The first two types of souls require some of Soma's magic points as he uses their respective abilities, but magic points can readily be restored by collecting hearts that appear when you break objects in the environment. Between all the different weapons and souls you can find, there's really a lot you can do to change the way Soma acts in battle. It can be fun to try to think of powerful, new combinations of weapons and souls, especially if you're trying to come up with the best way to defeat one of the game's tough boss monsters.
The Castlevania formula is well worn by now, but Aria of Sorrow is about as fun as these games have ever been.
Besides his weapons and soul-stealing abilities, Soma has the standard Castlevania hero abilities to run and jump, but sure enough he gains additional powers that soon allow him to double-jump, slide-tackle, and even fly. With all those different powers at your disposal, you might be a bit disappointed to find that Dracula's castle is actually pretty straightforward and doesn't give you too much opportunity to really get the most out of all this stuff. Aria of Sorrow isn't a very long game, weighing in at about 10 hours until the final confrontation, and most of the environments are just long hallways filled with monsters. You'll hit the occasional dead end in the form of a chasm that's too wide for you to jump across, or something to that effect, and will later return with new powers that allow you to get to the other side. Sometimes it can be difficult to remember where you're supposed to go next. You have convenient access to a map of all the regions you've explored, but it doesn't do much to tell you where to go next. So you'll wander around until you figure it out. Soma gains experience levels as he defeats enemies and eventually becomes practically unstoppable, so there's little challenge in backtracking through the castle.
Castlevania: Aria of Sorrow is more polished than the previous two Castlevania games. Fans of those games will notice that simple actions like saving your progress, checking the map, and accessing your inventory are faster than in the previous games, which helps keep the pace nice and quick. The soul-stealing system is simple in practice yet has plenty of depth, and the quality of the game's graphics and sound are both great. Soma animates smoothly, and most all the enemies look very good, especially the game's huge bosses. Some of the graphics are obviously recycled from previous games, but everything looks sharp and colorful, and the game makes use of some impressive visual effects to boot. The music, though mostly forgettable, definitely sounds better than that of last year's game, and the weapons and enemies all make realistic noises that add to the game's atmosphere.
There's a ton of variety and some good replay value to make Aria well worth picking up.
Aria of Sorrow features a "sleep mode," which is actually mislabeled, since it's more of a quick save--you can use it to instantly save your progress at any point, in case you immediately need to stop playing. When your resume your progress, the quick save is deleted, to keep you honest. And this is the first Castlevania with a link-up mode, by means of which you and a friend can trade the souls you've collected in an effort to complete your collections. Too bad Konami didn't go a step further and allow you and a friend to duke it out in an arena deathmatch, using your personal combinations of weapons and souls. A cooperative mode would have been great, too. Not that the game is lacking in replayability. There are several different endings, plus a hidden playable character that controls a lot like Harmony's Juste.

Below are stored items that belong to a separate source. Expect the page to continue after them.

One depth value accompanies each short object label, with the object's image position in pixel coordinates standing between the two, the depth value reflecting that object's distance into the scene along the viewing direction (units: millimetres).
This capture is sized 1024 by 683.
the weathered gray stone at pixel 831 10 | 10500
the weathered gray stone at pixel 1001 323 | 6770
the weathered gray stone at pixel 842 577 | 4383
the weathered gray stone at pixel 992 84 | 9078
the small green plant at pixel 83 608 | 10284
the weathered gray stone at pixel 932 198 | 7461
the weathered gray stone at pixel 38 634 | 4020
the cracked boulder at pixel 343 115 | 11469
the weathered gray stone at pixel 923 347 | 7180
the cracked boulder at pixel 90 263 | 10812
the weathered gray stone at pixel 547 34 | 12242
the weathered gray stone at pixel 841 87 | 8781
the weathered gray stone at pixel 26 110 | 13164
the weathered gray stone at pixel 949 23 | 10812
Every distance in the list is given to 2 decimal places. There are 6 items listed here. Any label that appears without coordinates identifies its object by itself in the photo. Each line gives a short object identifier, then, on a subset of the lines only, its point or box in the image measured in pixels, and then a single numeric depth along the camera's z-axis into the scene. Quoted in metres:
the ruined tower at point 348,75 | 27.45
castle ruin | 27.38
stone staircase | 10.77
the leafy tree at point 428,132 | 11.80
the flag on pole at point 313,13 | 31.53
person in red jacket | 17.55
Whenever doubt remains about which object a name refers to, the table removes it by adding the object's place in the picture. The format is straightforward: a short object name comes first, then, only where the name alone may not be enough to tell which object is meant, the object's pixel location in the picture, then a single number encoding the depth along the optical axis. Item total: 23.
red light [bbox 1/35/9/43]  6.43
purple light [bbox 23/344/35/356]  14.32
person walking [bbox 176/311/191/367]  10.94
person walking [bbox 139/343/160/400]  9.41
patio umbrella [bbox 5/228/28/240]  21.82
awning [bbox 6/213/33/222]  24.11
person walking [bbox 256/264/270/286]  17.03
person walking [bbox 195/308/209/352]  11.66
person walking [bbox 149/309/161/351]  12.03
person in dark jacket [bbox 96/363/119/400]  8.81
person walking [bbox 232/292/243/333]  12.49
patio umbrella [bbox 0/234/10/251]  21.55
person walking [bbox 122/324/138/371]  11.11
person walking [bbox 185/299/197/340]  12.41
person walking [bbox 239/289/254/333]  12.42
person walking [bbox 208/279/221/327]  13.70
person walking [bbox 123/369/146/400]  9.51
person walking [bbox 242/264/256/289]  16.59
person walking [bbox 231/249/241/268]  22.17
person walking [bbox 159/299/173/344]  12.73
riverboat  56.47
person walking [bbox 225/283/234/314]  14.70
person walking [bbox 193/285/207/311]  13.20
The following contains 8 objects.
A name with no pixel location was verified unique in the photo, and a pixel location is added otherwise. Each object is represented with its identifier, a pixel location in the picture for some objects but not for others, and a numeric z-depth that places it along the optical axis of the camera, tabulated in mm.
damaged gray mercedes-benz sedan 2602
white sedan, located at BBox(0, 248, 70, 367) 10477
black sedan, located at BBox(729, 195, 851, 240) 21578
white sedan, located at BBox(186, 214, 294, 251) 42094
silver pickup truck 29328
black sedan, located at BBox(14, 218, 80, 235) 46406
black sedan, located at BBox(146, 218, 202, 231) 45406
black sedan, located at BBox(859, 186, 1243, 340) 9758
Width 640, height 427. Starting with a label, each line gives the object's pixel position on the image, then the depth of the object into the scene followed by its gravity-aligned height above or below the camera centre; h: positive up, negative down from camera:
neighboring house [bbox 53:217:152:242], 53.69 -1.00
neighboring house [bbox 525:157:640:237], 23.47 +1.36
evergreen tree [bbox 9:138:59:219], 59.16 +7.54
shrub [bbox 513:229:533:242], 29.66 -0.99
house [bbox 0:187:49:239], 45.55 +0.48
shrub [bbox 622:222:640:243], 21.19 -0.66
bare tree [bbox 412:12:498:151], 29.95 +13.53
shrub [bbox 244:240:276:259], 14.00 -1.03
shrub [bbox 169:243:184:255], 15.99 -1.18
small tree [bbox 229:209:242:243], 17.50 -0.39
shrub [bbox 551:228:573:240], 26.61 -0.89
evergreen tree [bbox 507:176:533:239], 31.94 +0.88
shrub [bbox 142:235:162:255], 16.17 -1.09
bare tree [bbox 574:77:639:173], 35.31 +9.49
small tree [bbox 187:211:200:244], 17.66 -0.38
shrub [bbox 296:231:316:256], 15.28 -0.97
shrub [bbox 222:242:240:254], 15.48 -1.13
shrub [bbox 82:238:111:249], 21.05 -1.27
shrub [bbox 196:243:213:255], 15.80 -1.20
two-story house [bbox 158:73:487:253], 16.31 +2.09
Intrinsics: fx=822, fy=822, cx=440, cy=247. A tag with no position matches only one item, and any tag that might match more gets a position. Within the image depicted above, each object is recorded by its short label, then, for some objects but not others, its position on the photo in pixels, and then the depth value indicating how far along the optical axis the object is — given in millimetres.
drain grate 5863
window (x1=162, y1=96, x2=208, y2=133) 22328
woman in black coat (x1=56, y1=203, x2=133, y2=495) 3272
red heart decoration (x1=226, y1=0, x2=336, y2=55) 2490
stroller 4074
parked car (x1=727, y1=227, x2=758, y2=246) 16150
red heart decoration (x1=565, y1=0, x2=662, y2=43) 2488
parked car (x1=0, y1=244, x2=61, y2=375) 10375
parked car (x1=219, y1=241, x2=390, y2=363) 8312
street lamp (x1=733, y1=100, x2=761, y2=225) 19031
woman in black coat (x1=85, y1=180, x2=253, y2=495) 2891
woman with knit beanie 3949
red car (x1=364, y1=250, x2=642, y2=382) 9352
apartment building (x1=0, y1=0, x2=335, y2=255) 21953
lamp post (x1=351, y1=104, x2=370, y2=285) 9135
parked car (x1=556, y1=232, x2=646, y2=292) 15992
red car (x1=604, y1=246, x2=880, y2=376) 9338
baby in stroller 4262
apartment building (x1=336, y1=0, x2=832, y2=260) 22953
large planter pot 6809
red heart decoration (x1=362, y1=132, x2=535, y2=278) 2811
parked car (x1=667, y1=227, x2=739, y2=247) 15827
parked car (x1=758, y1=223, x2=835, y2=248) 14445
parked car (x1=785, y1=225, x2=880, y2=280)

Though it may have room for improvement and innovation, the Castlevania series is nevertheless in top form with Aria of Sorrow. This is just a really great action game in the same vein as classics like Symphony of the Night and Super Metroid before it, and it stands tall among the GBA's best action games, including Circle of the Moon and last year's Metroid Fusion. Castlevania fans owe it to themselves to give Aria a shot, and anyone who might have missed out on either or both previous GBA Castlevanias would more than likely enjoy it as well.